San Francisco, California’s August 2025 Employment & Labor Law Cases

Summary of August 2025 Labor Law Updates for San Francisco, California

This post provides a roundup of key labor and employment law decisions from California in August 2025, for employees, HR professionals, and compliance leaders. Presented by HKM Employment Attorneys, our aim is to highlight how these developments may impact workplaces and obligations under California law.

These August 2025 rulings underscore that California courts are continuing to tighten employer obligations in wage & hour law and arbitration procedure. Employers can no longer rely on ignorance of the law as a shield; they must proactively seek to understand their obligations. Arbitration agreements must be carefully drafted and adhered to, especially in paying fees timely.

Iloff v. LaPaille — Court Ruling (California Supreme Court)

Date: August 21, 2025

Summary:
Laurance Iloff had an informal arrangement with his landlords (Bridgeville Properties) in which he lived rent-free in exchange for performing maintenance work.
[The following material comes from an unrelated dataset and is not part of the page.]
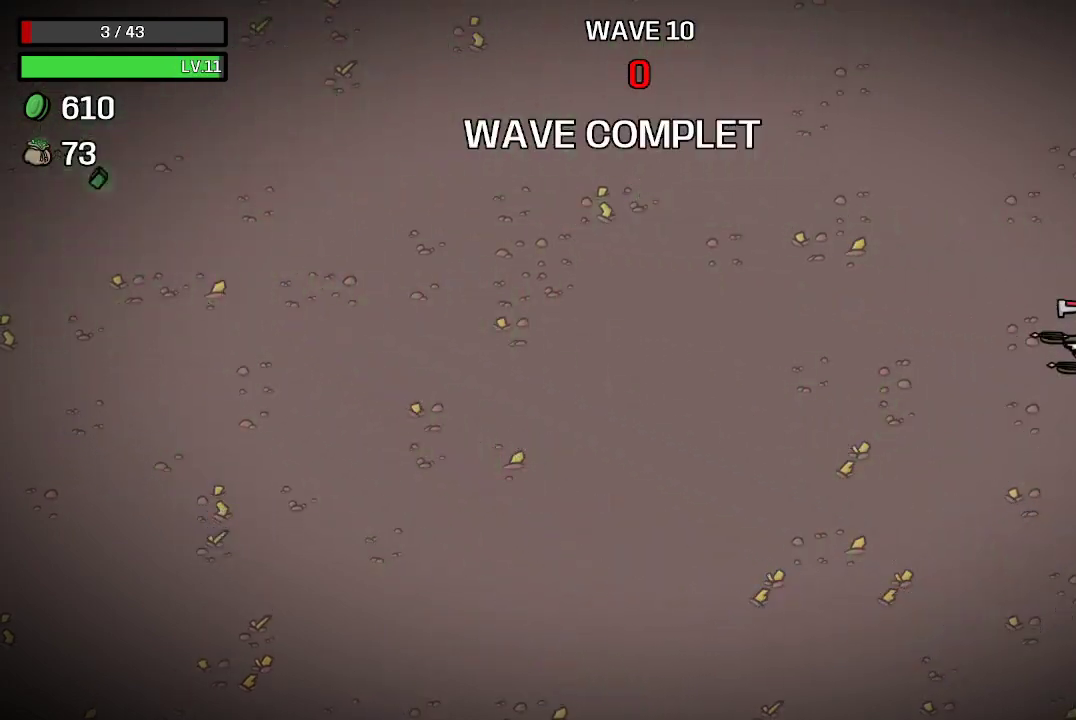
{"buttons": [], "left_stick": "center", "right_stick": "center", "events": []}
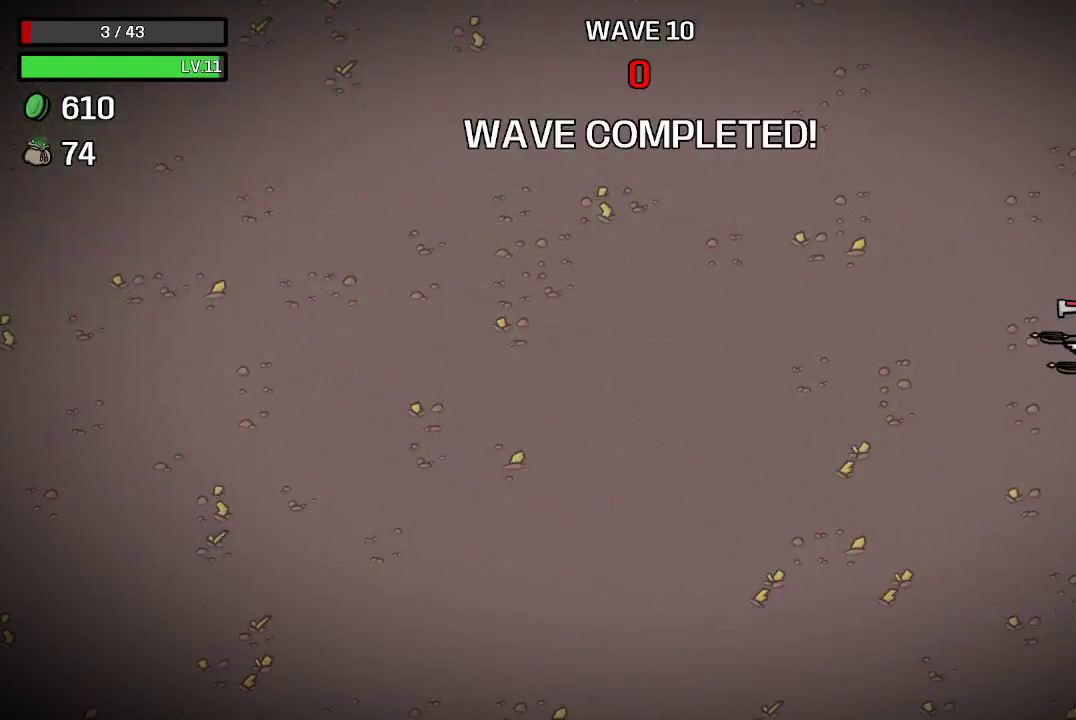
{"buttons": [], "left_stick": "center", "right_stick": "center", "events": []}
After the arrangement ended, Iloff filed a claim with the Labor Commissioner, arguing he was an employee entitled to unpaid wages, liquidated damages, paid sick leave penalties, etc. The Labor Commissioner agreed; the superior court agreed Iloff was an employee, but denied liquidated damages on the theory the employer acted in “good faith” under the default rule, relying on parties’ mutual understanding that Iloff would work in exchange for housing. The Court of Appeal affirmed in part. The California Supreme Court reversed. It held that: To invoke the “good faith” defense under Labor Code § 1194.2 for avoiding or reducing liquidated damages for minimum wage violations, an employer must show that it made a reasonable attempt to determine what California law requires. Mere ignorance of the law—even if shared between worker and employer—is not sufficient. The Paid Sick Leave law (Healthy Workplaces, Healthy Families Act) claims may be raised in court via a Berman appeal (i.e. when an employer appeals a Labor Commissioner ruling). That is, employees can bring Paid Sick Leave law claims in the superior court when the employer has appealed the Labor Commissioner’s decision.

Implications:
Employers must proactively understand California wage & hour laws (especially minimum wage) and document efforts to comply. Informal arrangements that assume no relationship of employment or compensate with non-cash consideration will be scrutinized. If an employer fails to do so, they risk being liable for liquidated damages (essentially double the unpaid wages plus penalties) even if they thought their practices were lawful.
Employees have broader ability to raise Paid Sick Leave law claims in appeals; thus, employers should expect more comprehensive liability in Berman appeals. HR, payroll, and legal teams should review compensation arrangements, housing-in-lieu arrangements, and situations where “free housing” or similar in-kind compensation is exchanged for labor.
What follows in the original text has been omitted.